Quail H Farms continues to see spring sweetpotato sales rise
Quail H Farms, LLC is considered one of the largest and most reputable sweetpotato growers-packer-shippers in the state of California, and its team is proud of the strong reputation it has developed since first starting operations in 2008.
“We are a sweetpotato shipper so spring sweetpotato movement is very important to us,” said Larelle Miller, sales manager for the Livingston, CA-based company. “I think historically, over 50 percent of the crop has been shipped in the October to December window for the holidays. In the past few years, that has changed. People are starting to recognize that sweetpotatoes are not just for winter holidays. By providing recipes and usage information to the consumer, we have seen a resurgence of spring and summer sweetpotato sales since the pandemic.”
Now in its 14th year with the category, Quail H Farms has found success by being able to adapt and innovate.
“It doesn’t hurt to have a monopoly on the supply chain either,” Miller said. “With the ‘silent’ acquisitions going on in California, the sales and shipping are in fewer hands and I think we will continue to see this as farming and packing costs soar and labor becomes more difficult.”
In 2021, the company saw an 8 percent increase in spring sales compared to 2020. And 2020 sales were 45 percent greater than 2019, growth that can be attributed to more people eating at home due to the pandemic.
“We had good yields with the 2021 crop and the product coming out of storage has been excellent,” Miller said. “Storage holdings are probably down 15-20 percent.”
One issue caused by the pandemic is more people were shopping from home.

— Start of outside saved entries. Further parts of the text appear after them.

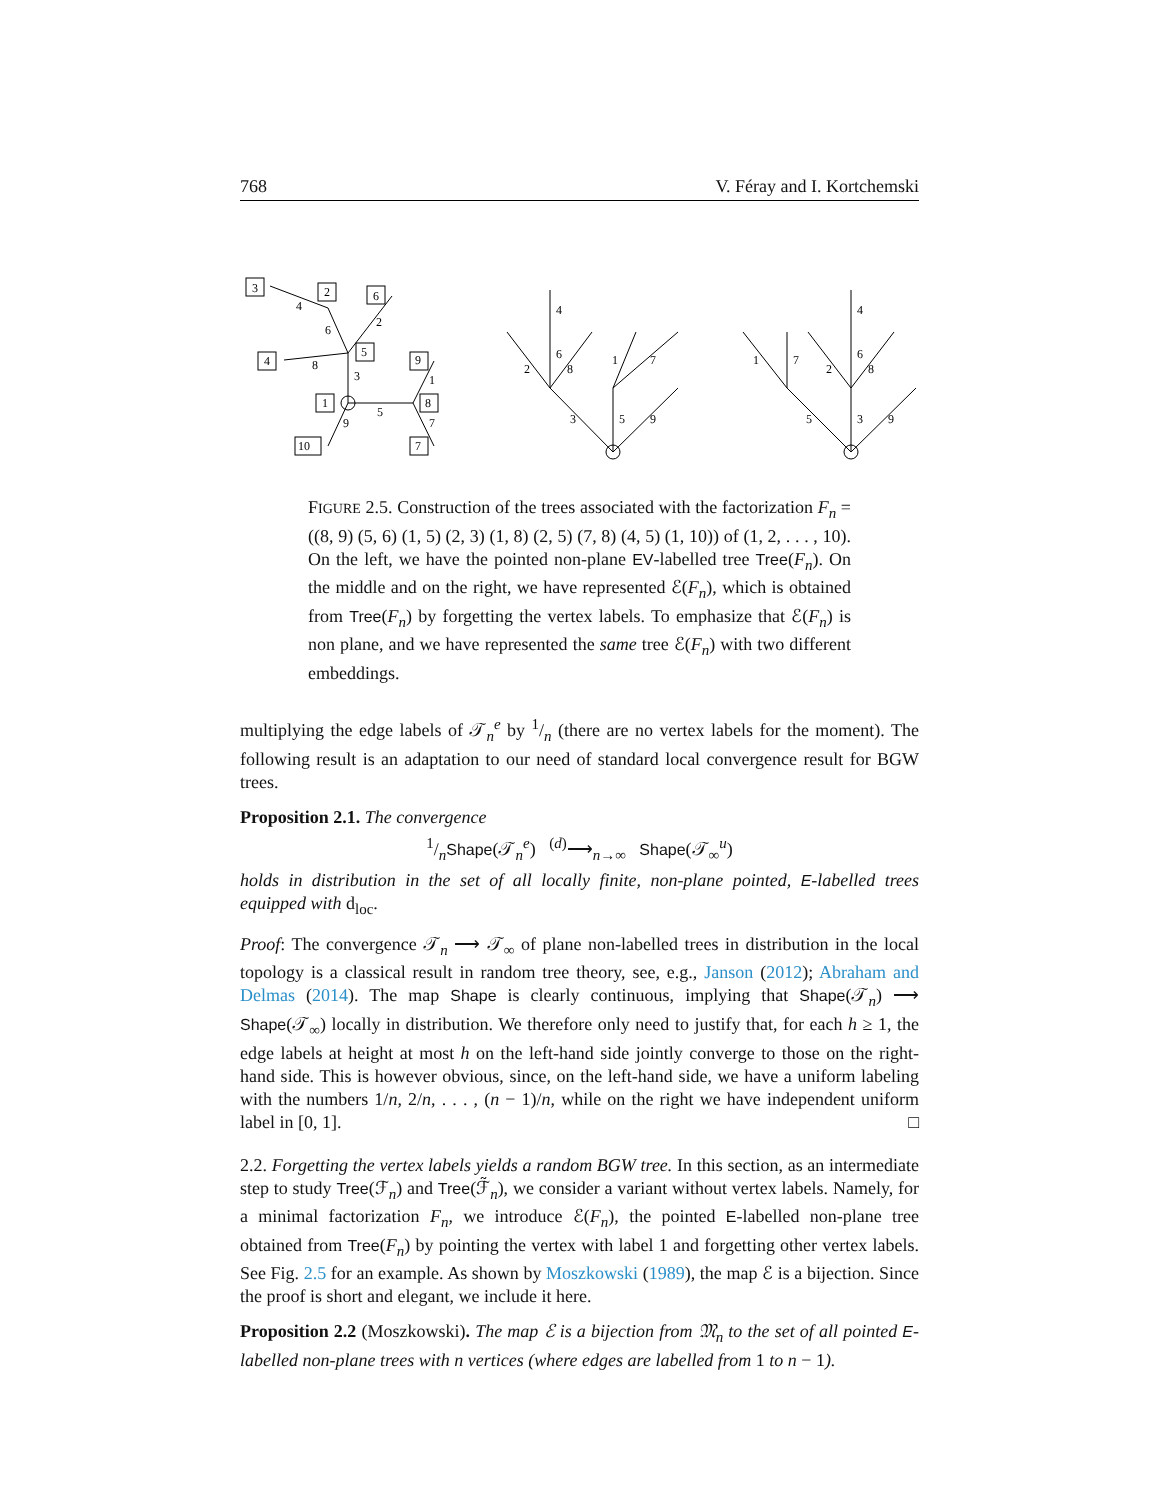768 V. Féray and I. Kortchemski
3
2
6
4
5
9
1
8
10
7
4
6
2
8
3
5
9
1
7
4
6
2
8
3
5
9
1
7
4
6
2
8
3
5
9
1
7
FIGURE 2.5. Construction of the trees associated with the factorization F<sub>n</sub> = ((8, 9) (5, 6) (1, 5) (2, 3) (1, 8) (2, 5) (7, 8) (4, 5) (1, 10)) of (1, 2, . . . , 10). On the left, we have the pointed non-plane EV-labelled tree Tree(F<sub>n</sub>). On the middle and on the right, we have represented ℰ(F<sub>n</sub>), which is obtained from Tree(F<sub>n</sub>) by forgetting the vertex labels. To emphasize that ℰ(F<sub>n</sub>) is non plane, and we have represented the same tree ℰ(F<sub>n</sub>) with two different embeddings.
multiplying the edge labels of 𝒯<sub>n</sub><sup>e</sup> by 1/n (there are no vertex labels for the moment). The following result is an adaptation to our need of standard local convergence result for BGW trees.
Proposition 2.1. The convergence
1/nShape(𝒯<sub>n</sub><sup>e</sup>) <sup>(d)</sup>⟶<sub>n→∞</sub> Shape(𝒯<sub>∞</sub><sup>u</sup>)
holds in distribution in the set of all locally finite, non-plane pointed, E-labelled trees equipped with d<sub>loc</sub>.
Proof: The convergence 𝒯<sub>n</sub> ⟶ 𝒯<sub>∞</sub> of plane non-labelled trees in distribution in the local topology is a classical result in random tree theory, see, e.g., Janson (2012); Abraham and Delmas (2014). The map Shape is clearly continuous, implying that Shape(𝒯<sub>n</sub>) ⟶ Shape(𝒯<sub>∞</sub>) locally in distribution. We therefore only need to justify that, for each h ≥ 1, the edge labels at height at most h on the left-hand side jointly converge to those on the right-hand side. This is however obvious, since, on the left-hand side, we have a uniform labeling with the numbers 1/n, 2/n, . . . , (n − 1)/n, while on the right we have independent uniform label in [0, 1]. □
2.2. Forgetting the vertex labels yields a random BGW tree. In this section, as an intermediate step to study Tree(ℱ<sub>n</sub>) and Tree(ℱ̃<sub>n</sub>), we consider a variant without vertex labels. Namely, for a minimal factorization F<sub>n</sub>, we introduce ℰ(F<sub>n</sub>), the pointed E-labelled non-plane tree obtained from Tree(F<sub>n</sub>) by pointing the vertex with label 1 and forgetting other vertex labels. See Fig. 2.5 for an example. As shown by Moszkowski (1989), the map ℰ is a bijection. Since the proof is short and elegant, we include it here.
Proposition 2.2 (Moszkowski). The map ℰ is a bijection from 𝔐<sub>n</sub> to the set of all pointed E-labelled non-plane trees with n vertices (where edges are labelled from 1 to n − 1).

“Online shopping in the U.S. limits the ‘impulse’ buys that we would normally see at the brick and mortar stores,” Miller said.
To rectify this, Miller would like to see more shelf space or more floor space for sweetpotatoes so those shopping in-store are more likely to try and buy.
“Building the sweetpotato category to be more like the potato or even the apple category in terms of display size and different pack styles,” she said. “Offer bags with recipes or preparation uses. Educate the consumer. That’s probably the biggest message. The shipper community, especially in sweetpotatoes, doesn’t have a big enough reach to educate the consumer, but the retailers do.”
Another change brought on by the pandemic was an evolution in packaging, as bags and overwrap trays have really taken off with sweetpotatoes.
One challenge for the sweetpotato category is being lumped in with potatoes and onions, and this can be frustrating to those in the industry.
“Farming, harvesting and packing sweetpotatoes and farming, harvesting and packing potatoes and onions are completely different,” Miller said. “I don’t think we get a fair shake when lumped into that buying category. It’s like putting asparagus on the wet-veg desk.”
Another challenge is rising costs, with Miller explaining that the cost to produce a 40-pound box of sweetpotatoes in California has increased 40 percent in the last eight years, yet there has not been a large increase in average FOB’s.
“With soaring costs in California, expanding and growing is not for the faint of heart,” Miller said. “Without contracts and commitments, it is riskier and riskier to be a sweetpotato grower-shipper. Mechanization in the packing shed is almost imminent, but it also a big commitment with a questionable ROI. But, that doesn’t keep us from having the necessary conversations.”